Mientras nos alejábamos de la tienda de tabaco, mi amigo hizo una cuidadosa clasificación de su dinero; en el bolsillo izquierdo de su tapado deslizó unas moneditas de oro; en el derecho, unas moneditas de plata; en el bolsillo izquierdo de su pantalón, muchas de bronce, y finalmente, en el derecho, una moneda de plata de dos francos que examinó con especial atención.
- ¡Qué singular y minuciosa repartición! - me dije a mí mismo-.
Nos encontramos con un pobre que nos tendió su gorra temblando. No conozco nada más inquietante que la elocuencia muda de esos ojos suplicantes, que contienen a la vez, para el hombre sensible que sabe leerlos, tanta humildad, tantos reproches. El encuentra algo que se aproxima a esta profundidad de complicado sentimiento en los ojos lacrimosos de los perros cuando se los azota.
La ofrenda de mi amigo fue mucho más generosa que la mía, y le dije: -Tiene usted razón; el único placer más grande que el de asombrarse es el de causar una sorpresa-. -Era la moneda falsa-, me respondió tranquilamente, como para justificarse por su prodigalidad.

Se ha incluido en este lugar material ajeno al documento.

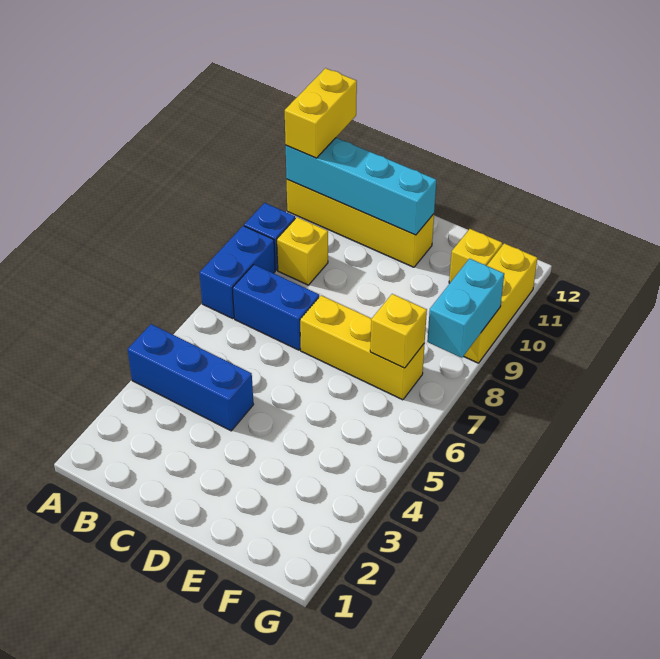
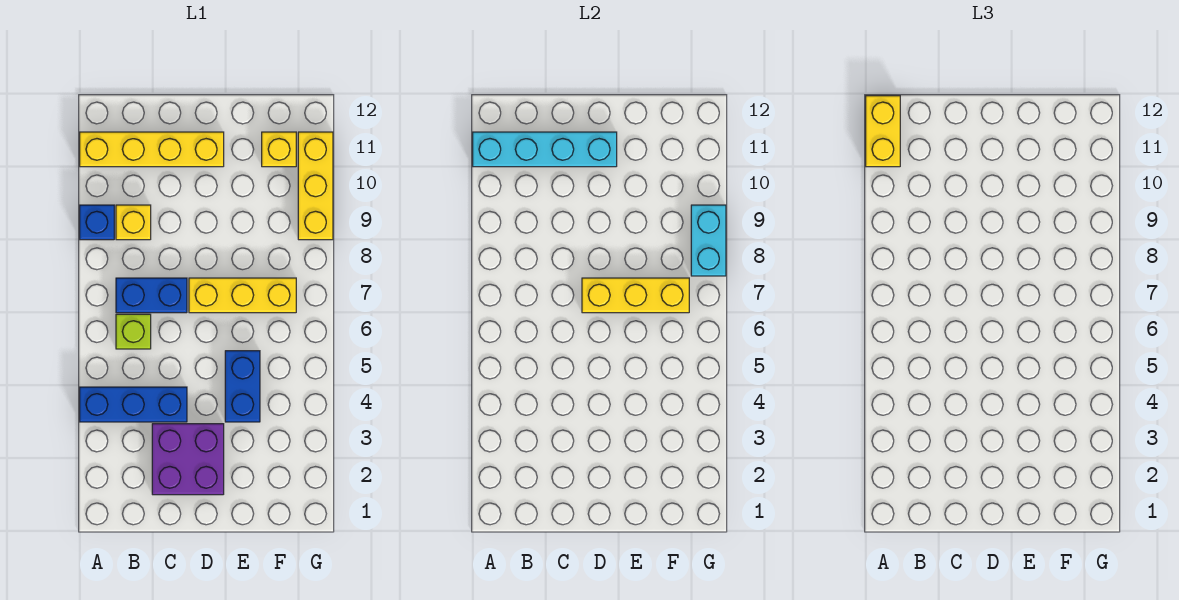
blue 1x2 brick [200,226,275,319] -> blue 1x2 brick moved to [225,351,260,422]
none -> lime 1x1 brick [116,314,151,349]
none -> purple 2x2 brick [152,424,224,495]
yellow 1x1 brick [370,294,427,368] -> yellow 1x3 brick [582,278,689,313]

Pero mi miserable cerebro, siempre ocupado en buscarle la quinta pata al gato, ¡qué facultad fatigosa me obsequió la naturaleza!, se hizo la idea de que la conducta de mi amigo solo era perdonable por la intención de crear un acontecimiento en la vida de aquel pobre diablo, o quizás incluso de conocer las distintas consecuencias, funestas u otras, que puede engendrar
una moneda falsa en la mano de un mendigo. ¿No podía multiplicarse en monedas verdaderas? ¿No podía también hacerlo caer en prisión?
El dueño de un cabaret, o un panadero, por ejemplo, podrían tal vez hacerlo arrestar por falsificador de monedas o por distribuidor de monedas falsas. Pero, aunque todo esto fuera así, la moneda falsa significaría quizás, para un pobre especulador, su fuente de riqueza por algunos días. Y así mi fantasía seguía su curso, dándole alas al espíritu de mi amigo y sacando todas las deducciones posibles a partir de todas las hipótesis posibles.
Pero éste interrumpió bruscamente mi divagación retomando mis propias palabras: -Sí, usted tiene razón; no existe ningún placer más dulce que el de sorprender a un hombre dándole más de lo que espera-.
Lo miré directo a las pupilas, y me espanté al ver que sus ojos brillaban con un indiscutible candor. Entonces me di cuenta de que había querido hacer a la vez caridad y un buen negocio; ganarse cuarenta monedas de cobre y el corazón de Dios; alcanzar el paraíso económico; y finalmente, obtener gratis un certificado de hombre caritativo. Lo podía haber prácticamente perdonado por el deseo del goce criminal del que hace un instante lo creía capaz; me habría parecido curioso, peculiar, que se divirtiera comprometiendo a los pobres; pero nunca le perdonaré la ineptitud de su cálculo. No hay excusas para ser malo, pero hay cierto mérito en saber que se lo es; y el más irreparable de los vicios es hacer el mal de puro bestia.